= Mazis-Chambertin =

French wine

Mazis-Chambertin, sometimes written Mazy-Chambertin is an Appellation d'origine contrôlée (AOC) and Grand Cru vineyard for red wine in the Côte de Nuits subregion of Burgundy, with Pinot noir as the main grape variety. Mazis-Chambertin is located within the commune of Gevrey-Chambertin. It is situated above (to the west of) the Route des Grands Crus. It borders on Chambertin-Clos de Bèze in the south, Ruchottes-Chambertin in the west, and on Gevrey-Chambertin Premier Cru vineyards in the north and east. Among the various "Chambertin" vineyards, it is the one situated closer to the town of Gevrey-Chambertin itself. The AOC was created in 1937, and should not be confused with the entirely separate Mazoyères-Chambertin.

==Production==
In 2008, 8.79 ha of vineyard surface was in production within the AOC, and 274 hectoliter of wine was produced, corresponding to somewhat over 36,000 bottles.

==AOC regulations==
The main grape variety for Mazis-Chambertin is pinot noir.
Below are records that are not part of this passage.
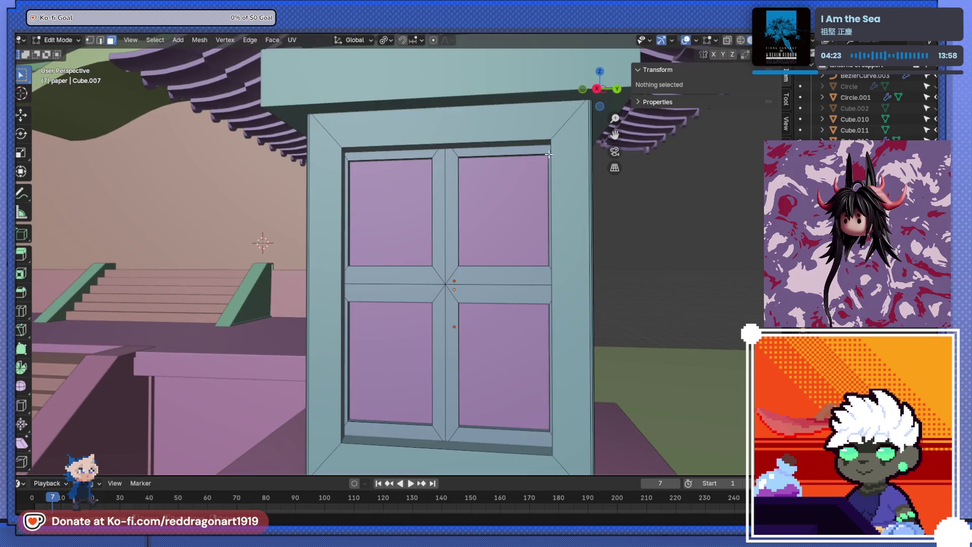
click(482, 156)
key(Tab)
click(460, 153)
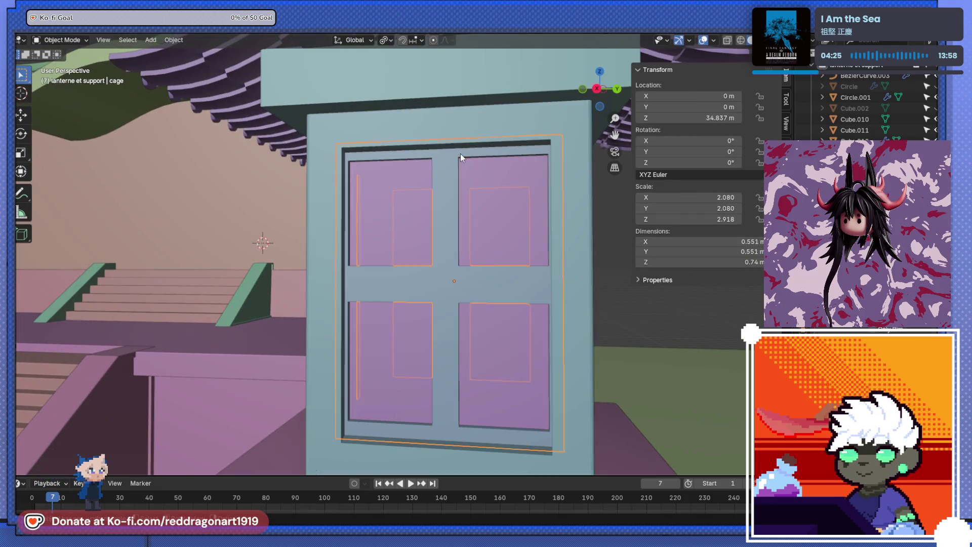
Step: Scale the lantern frame's top edges outward by 1.162 in a see-through side view
click(551, 132)
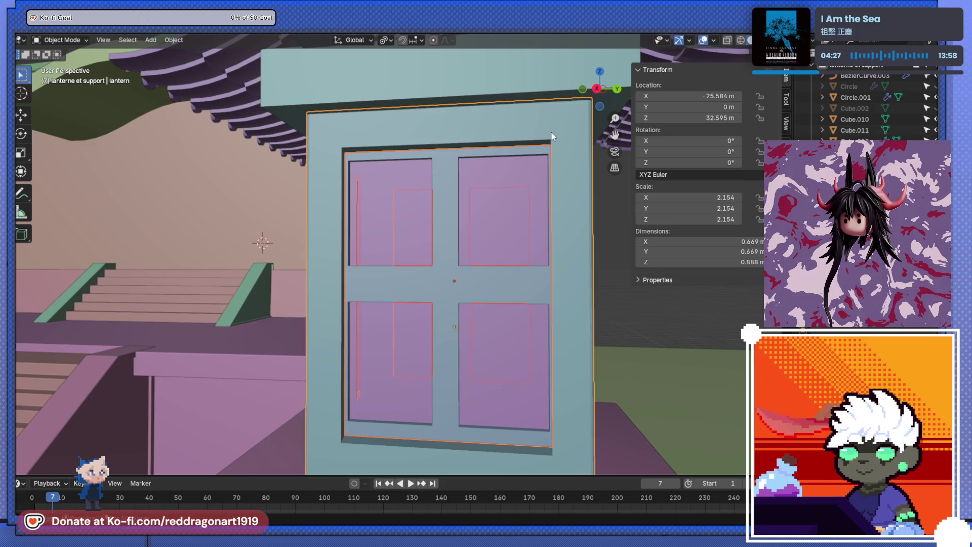
key(Tab)
key(alt+z)
key(KP_3)
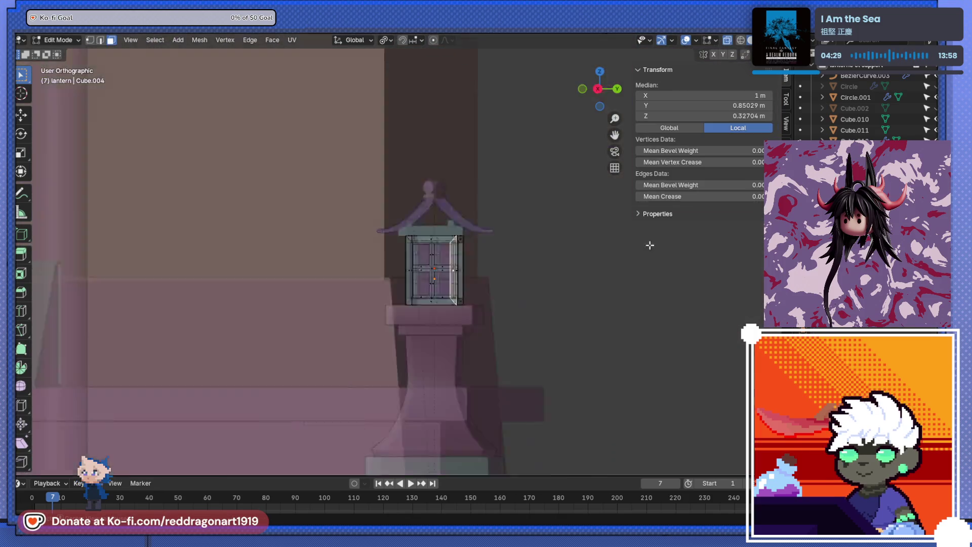
scroll(up, 3)
drag(325, 190, 469, 239)
key(s)
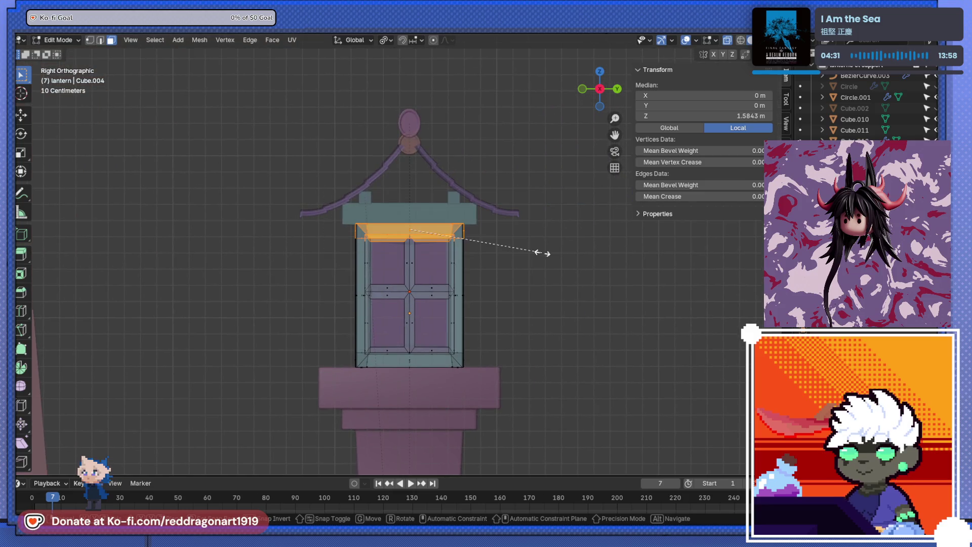
click(561, 257)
The AOC regulations also allow up to 15 per cent total of Chardonnay, Pinot blanc and Pinot gris as accessory grapes, but this is practically never used for any Burgundy Grand Cru vineyard. The allowed base yield is 37 hectoliter per hectare, a minimum planting density of 9,000 vines per hectare is required as well as a minimum grape maturity of 11.5 per cent potential alcohol.